The Withings data team compared the average number of steps in the US during the week of July 6 to 12, 2016 – the app was launched in the US on July 6 – and compared this year’s average with last year’s average for the same dates. It was found that people aged 15 to 34 years walked more in this year’s period – the 15-24 age group walked 7,202 steps on average (104 more than last year’s average) and the 25-34 age group walked 7,084 steps on average (75 more than last year’s average).
Of course, there could be many other factors apart from Pokemon Go that could have led the Withings users to walk more. But there’s no doubt to “catch them all” you have to get off your bum.
Matt Hoffman, a clinical assistant professor at the Texas A&M College of Nursing, has been playing Pokemon Go regularly – enough to be affectionately dubbed the “Pokemon Professor” by co-workers - and says the game increases social interaction.
“There is a sense of community when trainers converge in search of Pokemon, or when they gather together at Pokestops,” says Hoffman in an article on the university’s website. “The game is bringing people together, providing opportunity for social interaction and increasing our sense of belonging, which can have a positive impact on our emotional and mental health.”
This aspect of the game could have particular benefit for people who have difficulty with social interaction and communication, such as the autistic. In a blog post on AutismSpeaks.org, the website of the world’s leading autism science and advocacy organisation, school psychologist Dr Peter Faustino writes:
“Pokemon Go is giving young adults with ASD [autism spectrum disorder] their own unique reason to leave the house, albeit if it is to catch pocket monsters,” says Faustino, who is a member of the Autism Speaks Family Services Committee. “GPS-based augmentative reality games can pique the interest of individuals with ASD to the point of giving them ‘excuses’ or better said the inspiration to explore the world around them.
“Now while some might say that their interactions are only around Pokemon characters and that they still have a restricted interest or singular topic of conversation, I would much prefer the scenario in which those circumscribed conversations take place outside the house at the park in their neighbourhood, the library, the supermarket or other community-based location (where they find tokens or poke balls).

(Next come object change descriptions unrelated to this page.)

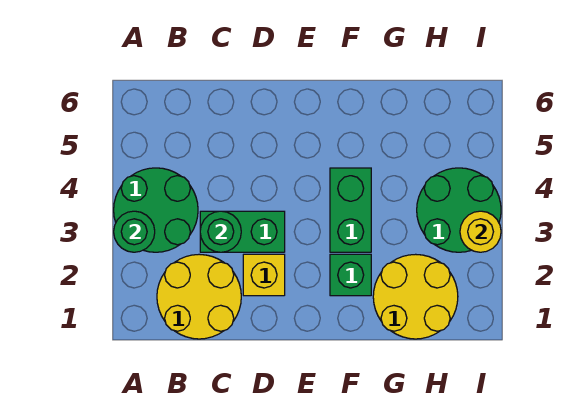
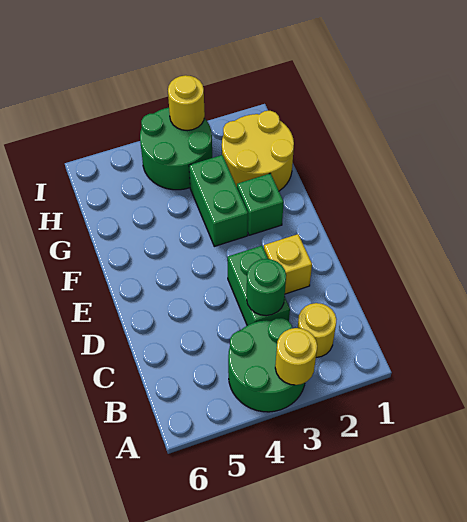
green round brick A3 level 2 -> yellow round brick A3 level 2
yellow round brick B1:C2 level 1 -> yellow round brick B2 level 1
green brick F3:F4 level 1 -> green brick F3:G3 level 1

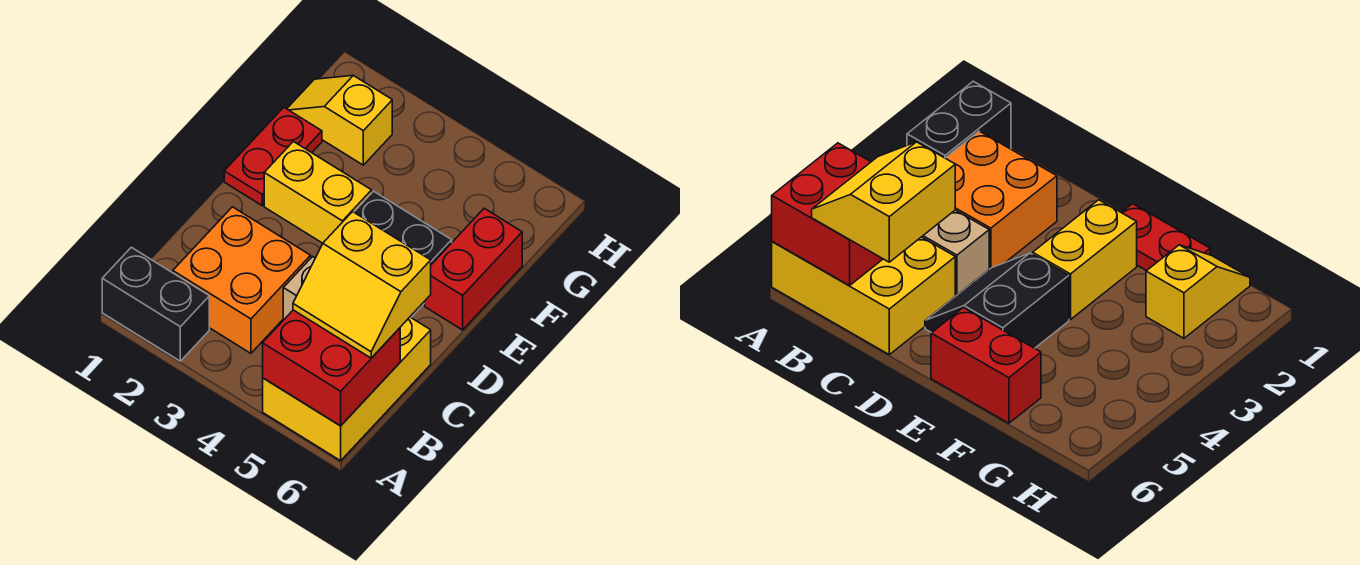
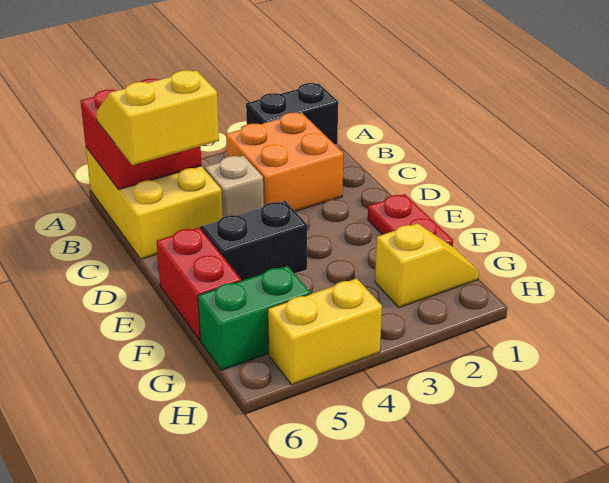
yellow brick E2:E3 level 1 -> yellow brick H4:H5 level 1
none -> green brick G5:G6 level 1

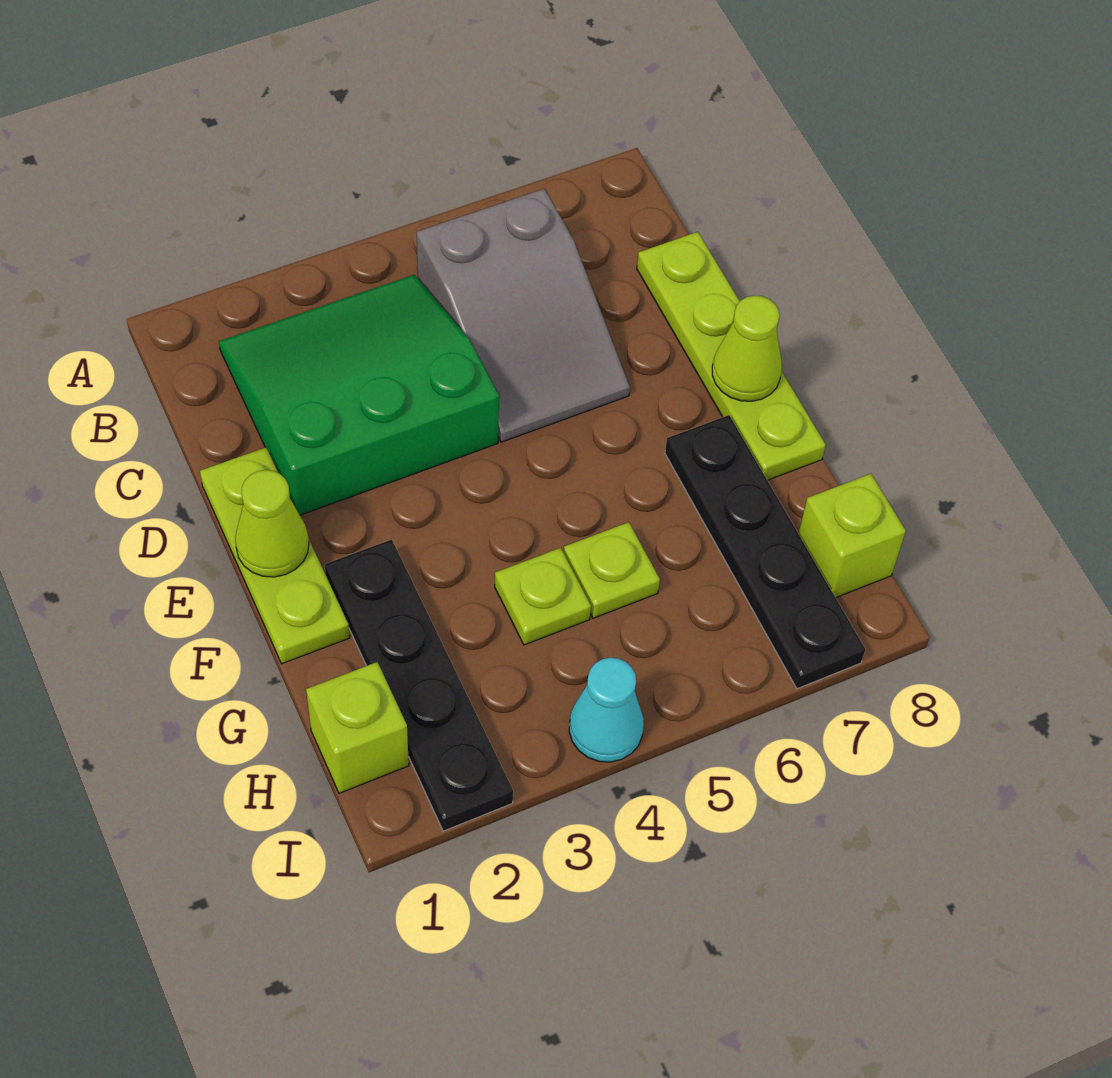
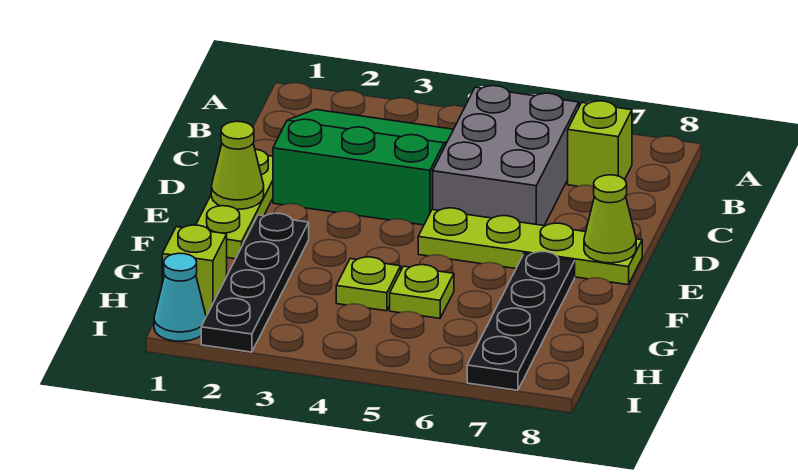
grey slope B5:D6 level 1 top B -> grey brick B5:D6 level 1
lime plate C8:F8 level 1 -> lime plate E5:E8 level 1
lime brick H8 level 1 -> lime brick B7 level 1
cyan cone I4 level 1 -> cyan cone I1 level 1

In fact, what an opportunity for parents to encourage their children to play video games but have to be outside in order to do it!”
3. Pokemon Go could help reduce the burden of some chronic diseases
Leading diabetes researchers at the University of Leicester in the UK believe the game could be an “innovative solution” to rising obesity levels and chronic disease.
Chronic diseases such as Type 2 diabetes are largely associated with physical inactivity obesity, according to Dr Tom Yates, a reader in physical activity, sedentary behaviour and health at the University of Leicester-based the Leicester Diabetes Centre.
“If there is something out there which is getting people off the sofa and pounding the streets then this game could be an innovative solution for rising obesity levels,” he says. “Walking is hugely underrated, yet it is man’s best and the cheapest form of exercise. It’s an easy and accessible way to get active and help maintain a healthy body.”
Last year the findings of a study, which was carried out at the Leicester Diabetes Centre, demonstrated the importance of incorporating breaks in prolonged sitting into otherwise sedentary lifestyles.
The study, published in the American Diabetes Association journal Diabetes Care, showed that women could avoid developing Type 2 diabetes by regularly standing up or walking. Breaking up prolonged periods of sitting regularly with five-minute bouts of light movement every 30 minutes significantly reduces blood sugar and insulin levels, the researchers found.